* INSTRUÇÕES DA TAREFA *
Segundo o trecho sobre a Europa entre 1815 e 1871, em que anos leis inglesas voltaram a autorizar a coalizão?

Reações e Revoluções
(1815-1871)

Jean Baptiste Duroselle
Editora Pioneira, 1992, 4°Ed da página 13 à 22

Freqüentemente, ao compararmos o nosso século XX ensangüentado por duas guerras assustadoras com o período de 1815-1871, temos tendência a admirar a boa sorte de nossos ancestrais. Ora, nada mais ilusório. O século XIX foi uma das fases mais amargas e cruéis da história européia. Perturbações, revoltas, revoluções no plano interior, guerra, conflitos, intervenções no plano exterior, marcaram toda a época que estudamos nesse capítulo. É mister rever nossas apreciações e compreender que a Europa, depois dos tratados de 1815, viveu na agitação e no sofrimento.

1) Fatores dos Distúrbios

As pinturas idílicas – e perfeitamente inexatas – da sociedade européia após 1815 são responsáveis pela distorção histórica que acabamos de assinalar. Com efeito, o romance e o teatro não descreveram senão as classes abastadas, que podiam usufruir as doçuras da vida. A sociedade descrita por Balzac e Stendhal é a nobreza, a alta e, às vezes, a pequena ou média burguesia. Em vão, procuraríamos em nossa literatura, antes de Émile Zola, um pintor autêntico dos proletários. Ou então, é a classe “perigosa”, chamada por Marx de lumpenproletariat, que atrai a atenção como uma espécie de monstruosidade capaz de provocar nos leitores deliciosos frêmitos. Victor Hugo nos descreve fartamente condenados e bandidos. Eugène Sue faz o mesmo em Mistérios de Paris. Também Balzac, em Vautrim. Por exemplo. Mas onde está o verdadeiro, o autêntico proletário? Às vezes aparece isoladamente, o “bom operário”, submisso, respeitoso, vilmente adulador, admitindo como necessidade eterna a sua triste condição e, aliás, capaz de não comer nem beber, para deitar alguns vinténs na Caixa Econômica, coisa que as almas caridosas o estimulam vivamente a fazer.



Se o trabalhador possui um espírito mais forte e se bate por sua vida e sua dignidade, é imediatamente equiparado ao criminoso de direito comum. Os artigos 414, 415 e 416 do código penal francês proíbem-lhe qualquer “coalizão”, portanto qualquer esforço conjunto para melhorar a sua sorte. É mister esperar 1864 para que a coalizão e, em conseqüência a greve se tornem legais. Na Inglaterra, a coalizão, proibida em 1799, é de novo autorizada pelas leis de 1824 e 1825. Estas porém serão aplicadas com evidente parcialidade.

* CONTEÚDO DA LISTAGEM *
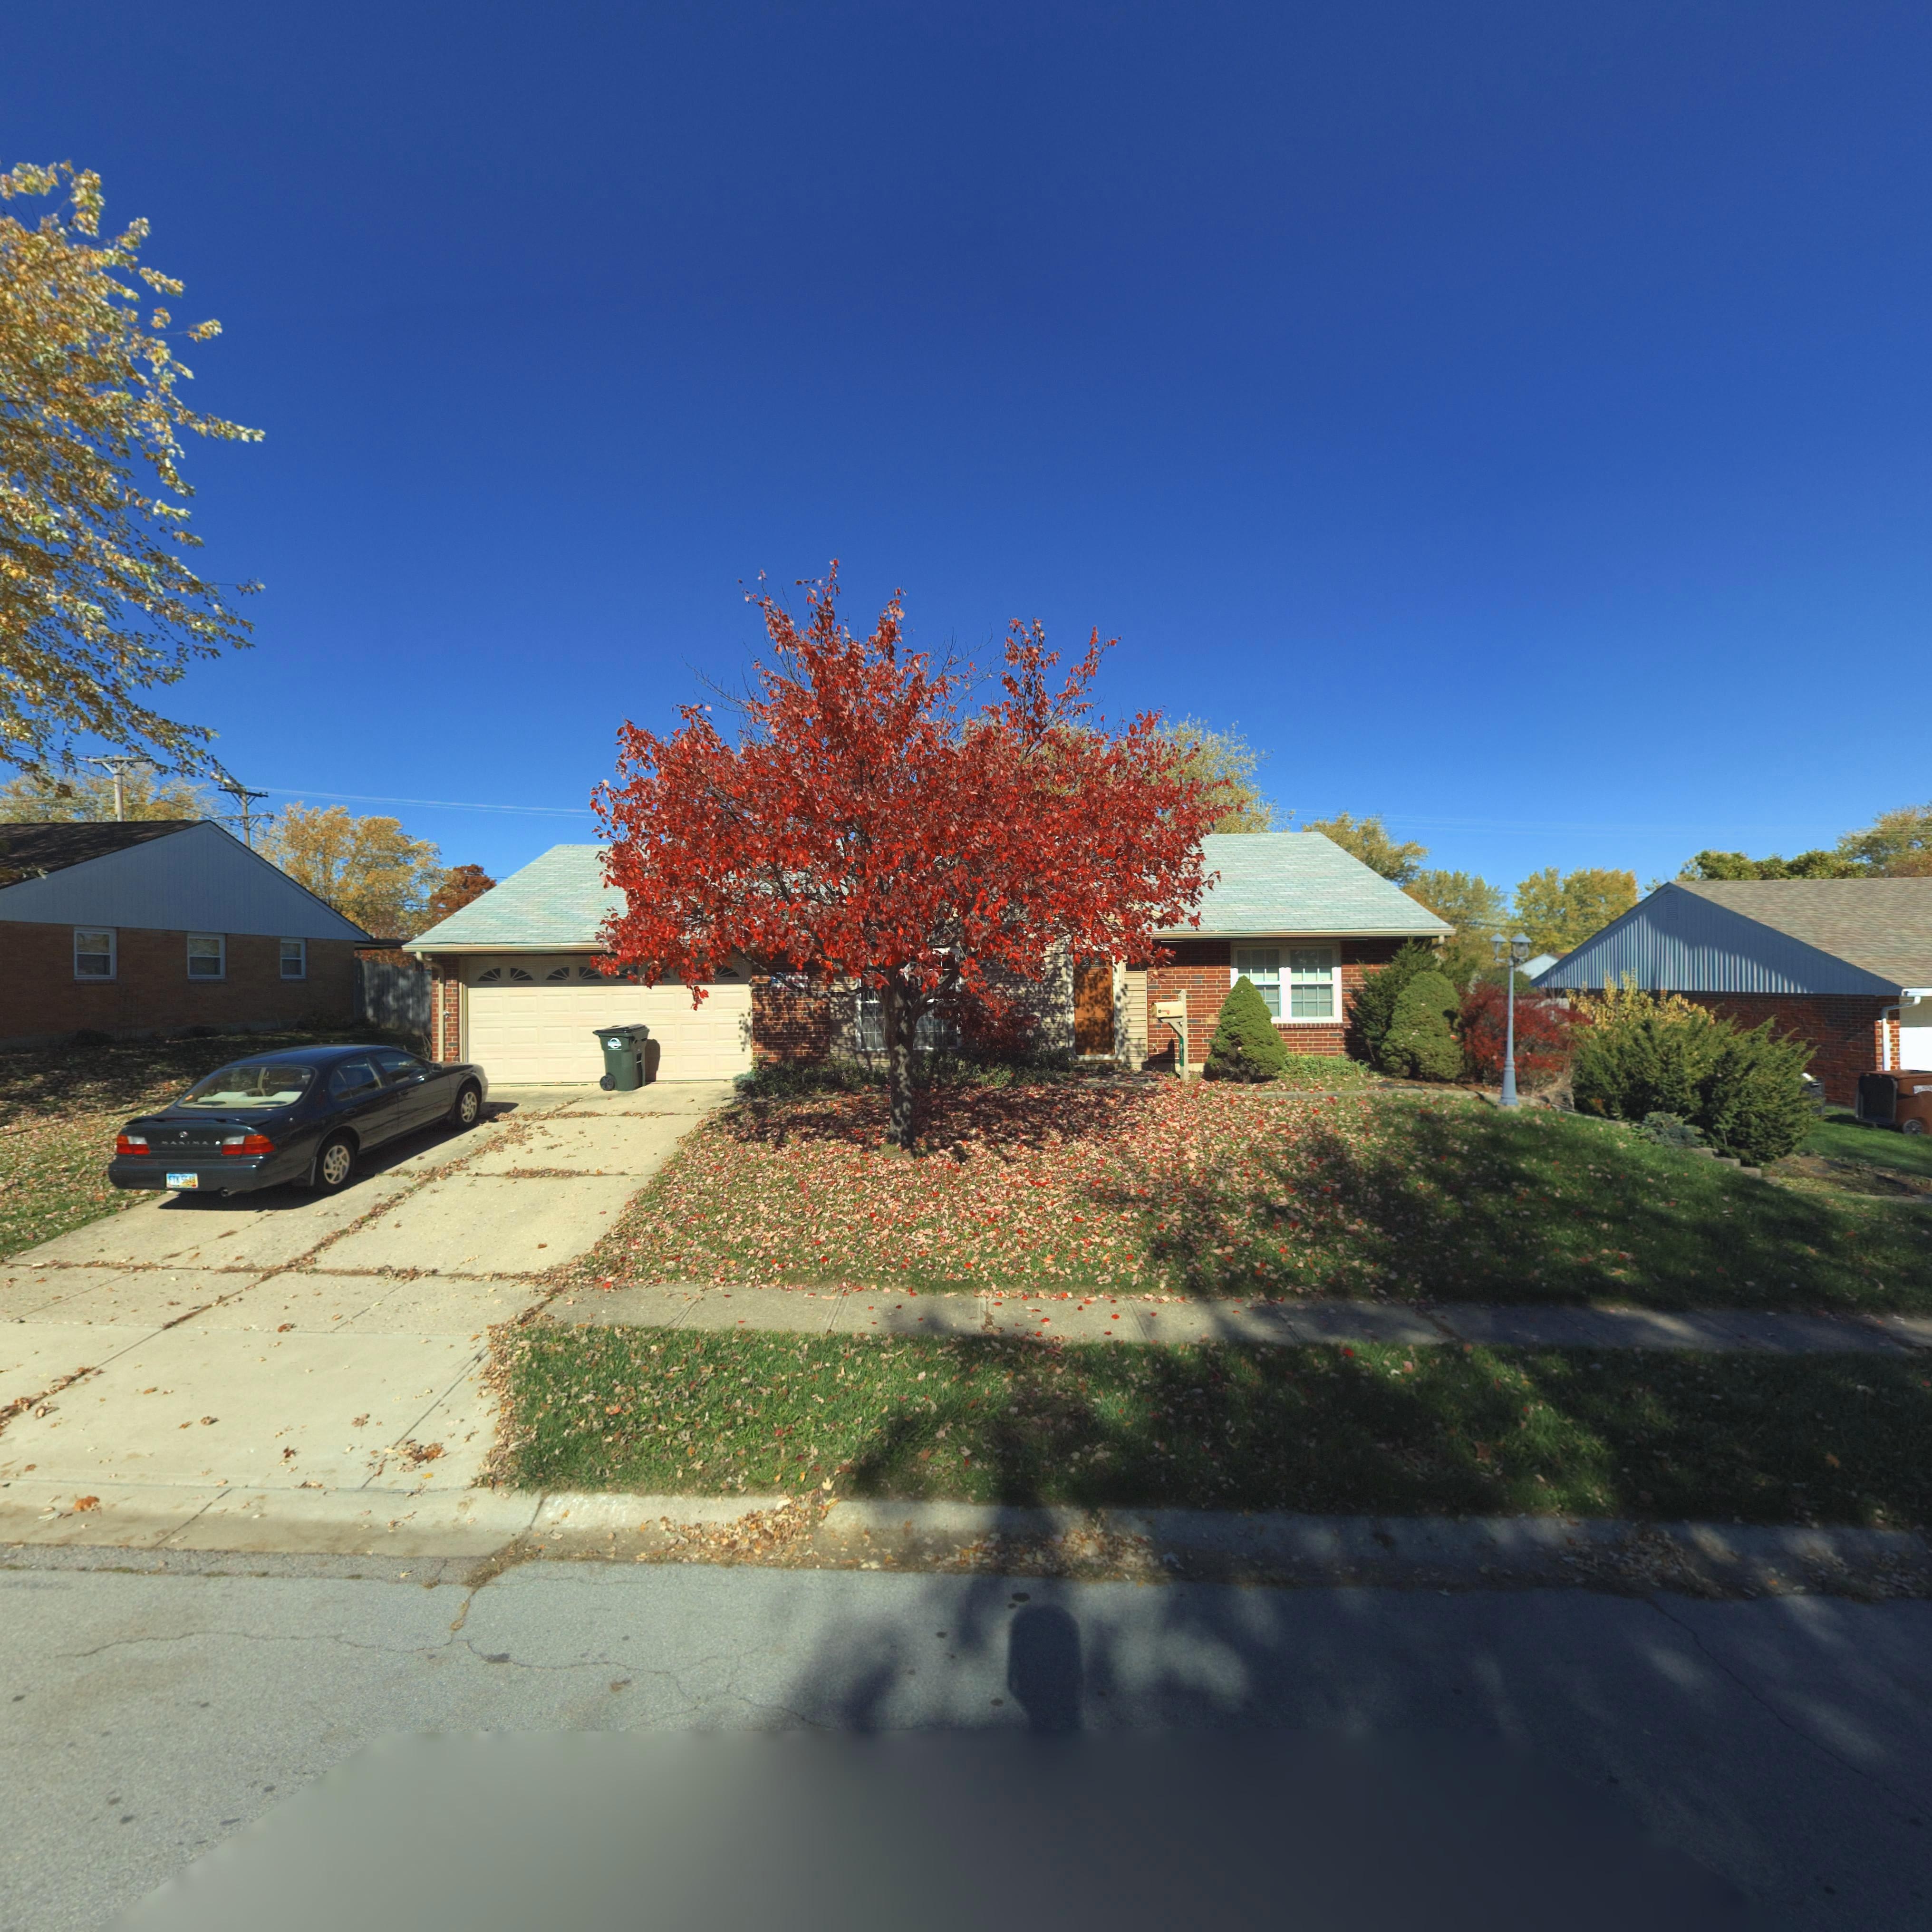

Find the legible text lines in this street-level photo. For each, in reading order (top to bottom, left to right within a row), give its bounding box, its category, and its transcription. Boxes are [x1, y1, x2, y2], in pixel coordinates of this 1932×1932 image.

* SOLUÇÃO ABAIXO *
Em 1824 e 1825.